Now there is a chance I have to keep showing content on the old domain (mainly for SEO purposes). This site won't have any login or write-backs at all, it basically just shows the content and link to the new site.

How would I intercept the 404's that Drupal would now generate, preferably at a very low bootstrap level since there could be tons of invalid requests?


Sounds like I could use hook_boot() to intercept every page request early and then have the query string parsed and redirected to the matching node/... page on the same site.

Or, similar to Fast404 I could add an include_once to settings.php and do the redirect there:


Will there be a big difference between those two options?
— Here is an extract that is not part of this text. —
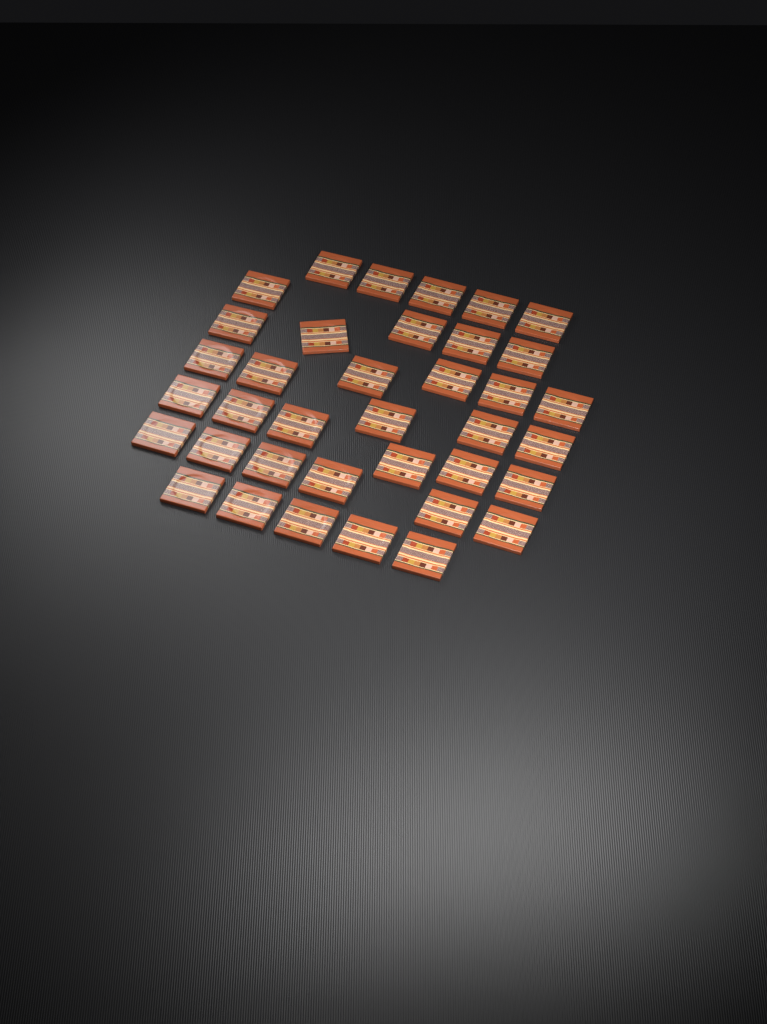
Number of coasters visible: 37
  • Do you know drupal.org/project/path_redirect and drupal.org/project/redirect? They're the best solution to what you're trying to do. Commented Mar 12, 2012 at 14:26
  • 2
    path_redirect is 6 only - OP is using 7. Also, I think redirect is called later in the bootstrap process, whereas @MotoTribe wants to intercept it as early as possible.
    – Chapabu
    Commented Mar 13, 2012 at 9:15
  • If I correctly understood, there is content that is still shown from the legacy site, and Drupal needs to redirect to that; if that is the case, may you shown an example of URL that should be redirected to the legacy site? It is to understand if it is possible to make a string comparison, or it is required to call some Drupal function, including functions exposed from third-party modules.
    – apaderno
    Commented Mar 15, 2012 at 16:53

2 Answers 2


You could just use the Fast404 module (if I'm understanding your question correctly).
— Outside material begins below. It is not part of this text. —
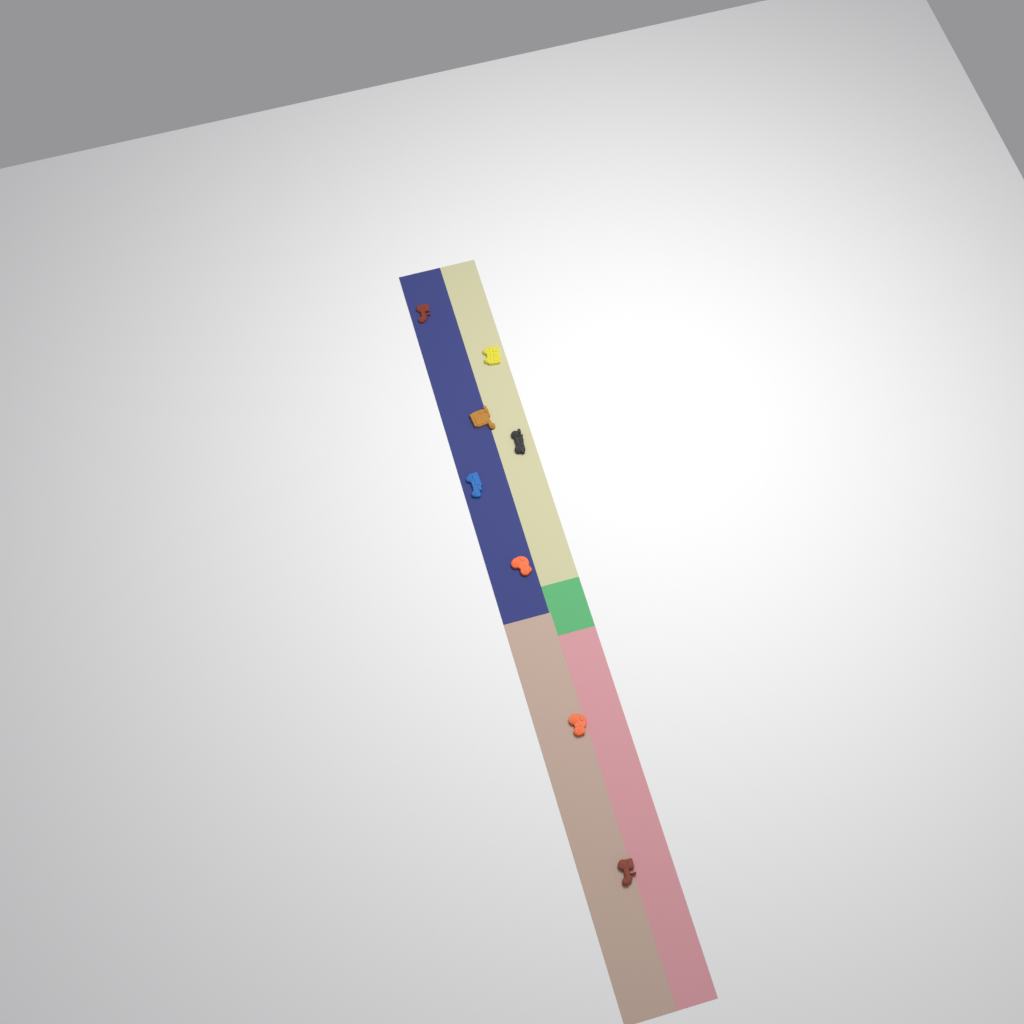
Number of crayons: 8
Drupal has expensive 404 errors. On an 'average' site with an 'average' module load, you can be looking at 60-100MB of memory being consumed on your server to deliver a 404. Consider a page with a bad .gif link and a missing .css file. That page will generate 2 404s along with the actual load of the page. You are most likely looking at 180MB of memory to server that page rather than the 60MB it should take.
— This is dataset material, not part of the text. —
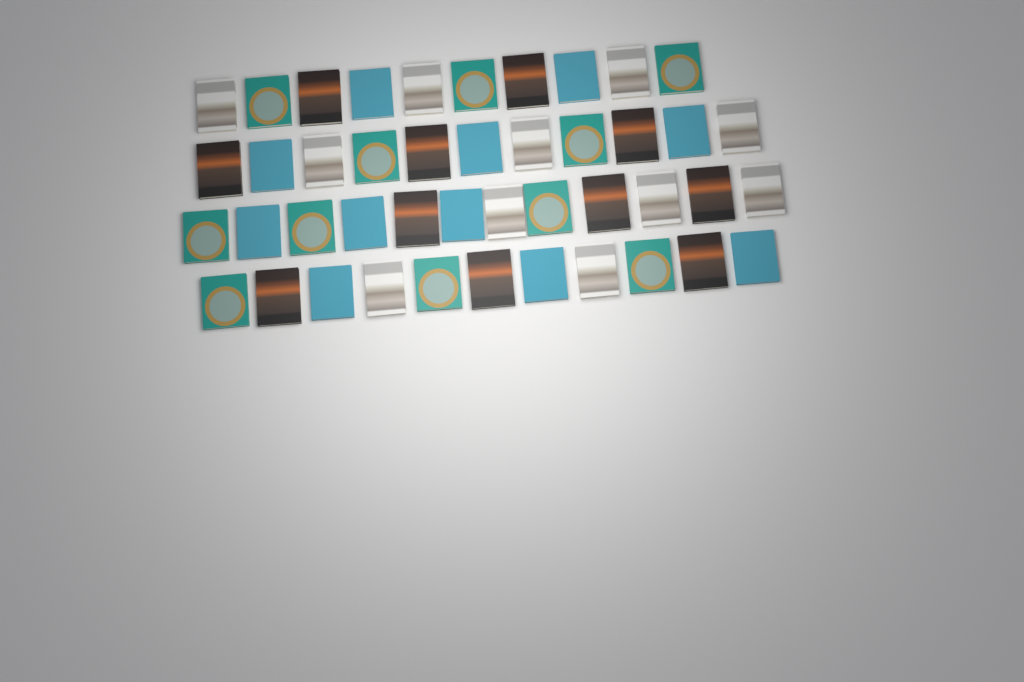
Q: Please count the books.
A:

That's where Fast 404 comes in. This module combines a very common method of handling missing image/file 404 errors (discussed here and planned for Drupal 8) with a method created by dpardo (a co-maintainer of this project) to deliver super fast 404 error pages for both missing images and bad paths. Depending on which method of implementation you choose (aggressive or super aggressive) you can deliver 404 errors using less than 1MB of memory on your server.

function YOUR_MODULE_NAME_init() {
  if(!menu_get_item($_GET['q'])) {
    //do whatever you want if page not found
  • thanks, I think hook_boot() would work in my case since it would happen earlier in the bootstrap process.
    – uwe
    Commented Mar 10, 2012 at 22:07
  • 4
    @MotoTribe menu_get_item() would not be accessible from hook_boot().